Open schmiph2 opened 2 years ago

schmiph2 commented 2 years ago

Hi everyone

Is it expected behavior that the quantization-aware training in QKeras is much slower than normal training in Keras? And if so, out of interest, where does the overhead come from? From the quantization-dequantization operation?

Thank you for your help!

danielemoro commented 2 years ago

The quantization operations will add a little more computation for every inference, but it should not be significant. Most of the slowness in training is expected to come from the increased number of epochs you may need to train for quantized models, especially if going to low precisions and the training becomes unstable.

What sorts of slow-downs are you experiencing? Do you have any examples / data?

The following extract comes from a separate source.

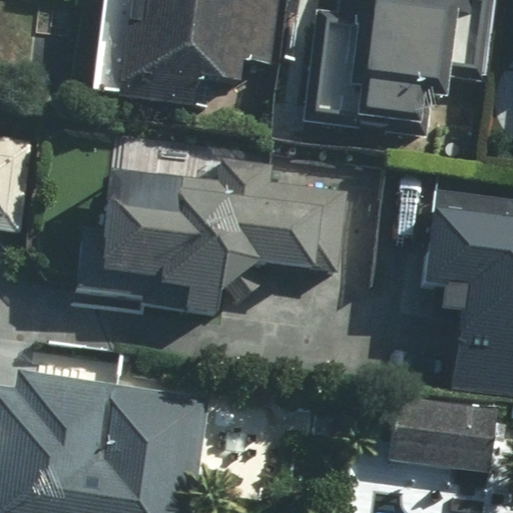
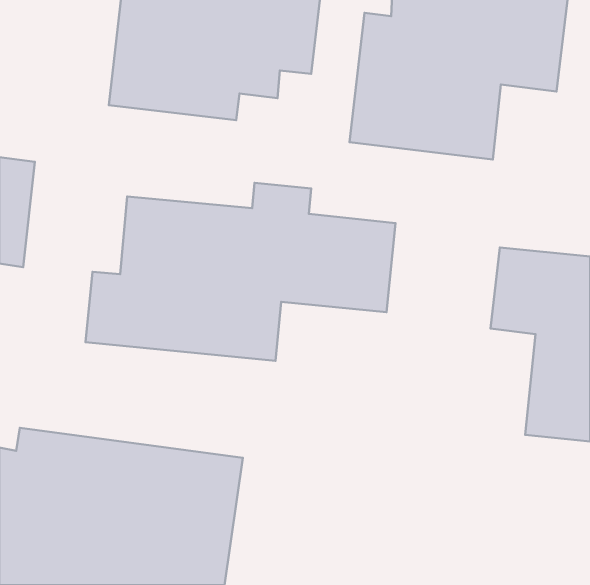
building: [391,400,495,472] -> none

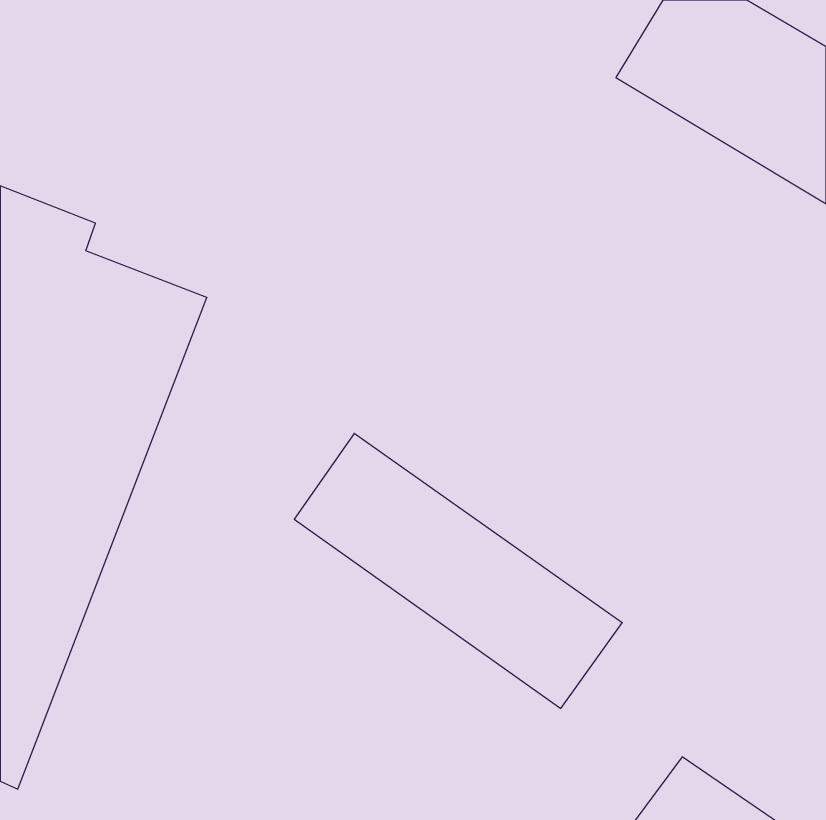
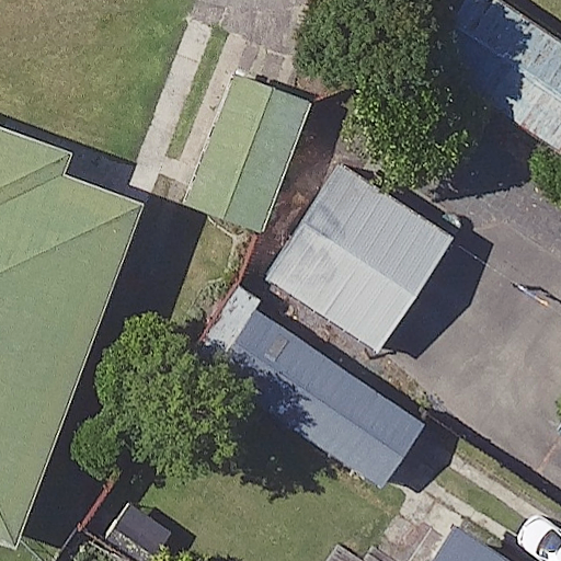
building: none -> [274,165,455,346]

schmiph2 commented 2 years ago

Hi Daniele

Thank you for your response. I have prepared a Colab notebook for a similar setup as I intended to work on (mapping time-sequence X to Y). With the Keras implementation the training takes 0.22 s and with Qkeras 6 s per step. If I remove the GRU, there is still a difference, but it is not as big as before (50 ms vs 90 ms per step). I assume that the main difference for the slower training of the DNN with GRU comes from a non-cuDNN optimized implementation of GRU (e.g., because of quantized activiations). On the Tensorflow description of the GRU layer, they also mention, that the fast cuDNN GRU is only used for the standard configuration.

It seems that slow training is not a problem of QKeras but of non-standard GRUs in general.